Bioloog Diliana Welink en projectleider Hans Wolf zien binnen een jaar na de oplevering van de ecozone al signalen dat de natuur oprukt. Foto: Jaspar Moulijn
De komst van de zeearend zet een voorlopige kroon op tien jaar werk rond het Paterswoldsemeergebied. De natuur profiteert zichtbaar, zonder dat zwemmers en zeilers hoeven te wijken. Alleen voor de populaire roeibootjes op het Friescheveen is geen plek meer.
Speurend schiet ze de wallekant in. Enthousiast klimt ze weer naar boven.
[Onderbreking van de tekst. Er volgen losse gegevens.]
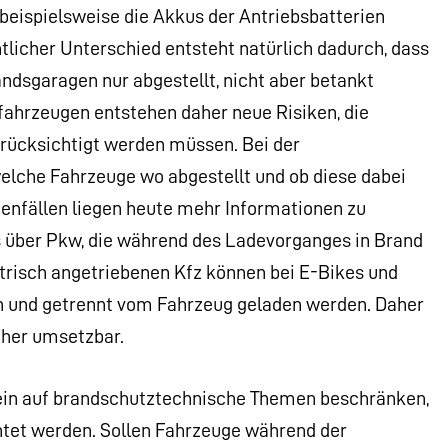
beispielsweise die Akkus der Antriebsbatterien
licher Unterschied entsteht natürlich dadurch, dass
ndsgaragen nur abgestellt, nicht aber betankt
fahrzeugen entstehen daher neue Risiken, die
ücksichtigt werden müssen. Bei der
elche Fahrzeuge wo abgestellt und ob diese dabei
enfällen liegen heute mehr Informationen zu
 über Pkw, die während des Ladevorganges in Brand
trisch angetriebenen Kfz können bei E-Bikes und
 und getrennt vom Fahrzeug geladen werden. Daher
her umsetzbar.
llein auf brandschutztechnische Themen beschränken,
htet werden. Sollen Fahrzeuge während der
Op haar vingertop glinstert een vissenschub. Een minuscuul maar onmiskenbaar bewijs: hier heeft een otter een visje opgepeuzeld langs de oevers van het Paterswoldsemeer. „Kortom”, zegt bioloog Diliana Welink, „het functioneert!”
Want dat was de centrale vraag waarmee we op deze zonovergoten zomerdag op pad zijn voor een rondje langs het meer en het aangrenzende Friescheveen. Werkt het, al die miljoenen euro’s en duizenden manuren die er de afgelopen tien jaar zijn geïnvesteerd om de natuur vrij baan te geven in dit waterrijke gebied onder de rook van de stad?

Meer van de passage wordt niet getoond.